**WORK TASK:**
Reproduce each of the following lines word for word, without changing anything.

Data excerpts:
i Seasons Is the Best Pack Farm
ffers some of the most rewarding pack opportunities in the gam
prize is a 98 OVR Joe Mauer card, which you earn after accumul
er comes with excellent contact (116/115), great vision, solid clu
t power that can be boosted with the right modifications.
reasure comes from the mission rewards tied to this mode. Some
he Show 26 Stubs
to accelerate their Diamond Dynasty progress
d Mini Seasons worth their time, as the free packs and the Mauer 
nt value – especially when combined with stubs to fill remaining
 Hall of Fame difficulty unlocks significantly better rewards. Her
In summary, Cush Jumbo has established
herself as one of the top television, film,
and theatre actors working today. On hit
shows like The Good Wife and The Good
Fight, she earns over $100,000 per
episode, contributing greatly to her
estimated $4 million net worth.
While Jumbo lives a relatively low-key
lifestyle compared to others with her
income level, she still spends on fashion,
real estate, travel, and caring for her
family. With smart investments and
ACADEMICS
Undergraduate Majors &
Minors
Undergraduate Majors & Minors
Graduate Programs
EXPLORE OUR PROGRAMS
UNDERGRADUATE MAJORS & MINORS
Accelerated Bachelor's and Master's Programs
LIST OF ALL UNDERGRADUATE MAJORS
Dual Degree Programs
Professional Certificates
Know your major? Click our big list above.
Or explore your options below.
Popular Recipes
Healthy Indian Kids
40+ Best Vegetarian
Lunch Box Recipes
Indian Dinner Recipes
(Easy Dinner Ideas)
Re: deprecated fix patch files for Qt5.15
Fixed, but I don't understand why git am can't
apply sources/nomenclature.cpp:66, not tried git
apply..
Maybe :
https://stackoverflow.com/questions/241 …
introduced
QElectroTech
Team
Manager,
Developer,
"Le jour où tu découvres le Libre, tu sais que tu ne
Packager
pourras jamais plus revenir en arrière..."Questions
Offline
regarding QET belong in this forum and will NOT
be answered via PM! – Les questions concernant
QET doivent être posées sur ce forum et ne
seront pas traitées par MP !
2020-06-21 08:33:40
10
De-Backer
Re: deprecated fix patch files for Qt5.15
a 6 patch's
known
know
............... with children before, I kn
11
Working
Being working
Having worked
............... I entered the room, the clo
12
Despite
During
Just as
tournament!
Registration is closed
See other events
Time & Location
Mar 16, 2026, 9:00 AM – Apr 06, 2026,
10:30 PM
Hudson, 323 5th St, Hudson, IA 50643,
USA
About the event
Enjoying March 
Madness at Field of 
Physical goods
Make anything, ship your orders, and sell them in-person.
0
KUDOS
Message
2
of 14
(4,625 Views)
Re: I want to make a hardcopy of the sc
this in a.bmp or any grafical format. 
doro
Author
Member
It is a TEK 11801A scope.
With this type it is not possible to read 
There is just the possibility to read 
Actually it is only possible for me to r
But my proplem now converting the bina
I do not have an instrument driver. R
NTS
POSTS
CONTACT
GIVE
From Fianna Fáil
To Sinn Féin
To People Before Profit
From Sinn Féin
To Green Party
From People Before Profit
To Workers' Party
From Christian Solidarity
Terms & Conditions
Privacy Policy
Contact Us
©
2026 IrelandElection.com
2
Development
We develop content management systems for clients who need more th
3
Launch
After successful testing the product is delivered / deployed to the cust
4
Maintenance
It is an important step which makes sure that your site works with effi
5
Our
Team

**YOUR RESPONSE:**
i Seasons Is the Best Pack Farm
ffers some of the most rewarding pack opportunities in the gam
prize is a 98 OVR Joe Mauer card, which you earn after accumul
er comes with excellent contact (116/115), great vision, solid clu
t power that can be boosted with the right modifications.
reasure comes from the mission rewards tied to this mode. Some
he Show 26 Stubs
to accelerate their Diamond Dynasty progress
d Mini Seasons worth their time, as the free packs and the Mauer 
nt value – especially when combined with stubs to fill remaining
 Hall of Fame difficulty unlocks significantly better rewards. Her
In summary, Cush Jumbo has established
herself as one of the top television, film,
and theatre actors working today. On hit
shows like The Good Wife and The Good
Fight, she earns over $100,000 per
episode, contributing greatly to her
estimated $4 million net worth.
While Jumbo lives a relatively low-key
lifestyle compared to others with her
income level, she still spends on fashion,
real estate, travel, and caring for her
family. With smart investments and
ACADEMICS
Undergraduate Majors &
Minors
Undergraduate Majors & Minors
Graduate Programs
EXPLORE OUR PROGRAMS
UNDERGRADUATE MAJORS & MINORS
Accelerated Bachelor's and Master's Programs
LIST OF ALL UNDERGRADUATE MAJORS
Dual Degree Programs
Professional Certificates
Know your major? Click our big list above.
Or explore your options below.
Popular Recipes
Healthy Indian Kids
40+ Best Vegetarian
Lunch Box Recipes
Indian Dinner Recipes
(Easy Dinner Ideas)
Re: deprecated fix patch files for Qt5.15
Fixed, but I don't understand why git am can't
apply sources/nomenclature.cpp:66, not tried git
apply..
Maybe :
https://stackoverflow.com/questions/241 …
introduced
QElectroTech
Team
Manager,
Developer,
"Le jour où tu découvres le Libre, tu sais que tu ne
Packager
pourras jamais plus revenir en arrière..."Questions
Offline
regarding QET belong in this forum and will NOT
be answered via PM! – Les questions concernant
QET doivent être posées sur ce forum et ne
seront pas traitées par MP !
2020-06-21 08:33:40
10
De-Backer
Re: deprecated fix patch files for Qt5.15
a 6 patch's
known
know
............... with children before, I kn
11
Working
Being working
Having worked
............... I entered the room, the clo
12
Despite
During
Just as
tournament!
Registration is closed
See other events
Time & Location
Mar 16, 2026, 9:00 AM – Apr 06, 2026,
10:30 PM
Hudson, 323 5th St, Hudson, IA 50643,
USA
About the event
Enjoying March 
Madness at Field of 
Physical goods
Make anything, ship your orders, and sell them in-person.
0
KUDOS
Message
2
of 14
(4,625 Views)
Re: I want to make a hardcopy of the sc
this in a.bmp or any grafical format. 
doro
Author
Member
It is a TEK 11801A scope.
With this type it is not possible to read 
There is just the possibility to read 
Actually it is only possible for me to r
But my proplem now converting the bina
I do not have an instrument driver. R
NTS
POSTS
CONTACT
GIVE
From Fianna Fáil
To Sinn Féin
To People Before Profit
From Sinn Féin
To Green Party
From People Before Profit
To Workers' Party
From Christian Solidarity
Terms & Conditions
Privacy Policy
Contact Us
©
2026 IrelandElection.com
2
Development
We develop content management systems for clients who need more th
3
Launch
After successful testing the product is delivered / deployed to the cust
4
Maintenance
It is an important step which makes sure that your site works with effi
5
Our
Team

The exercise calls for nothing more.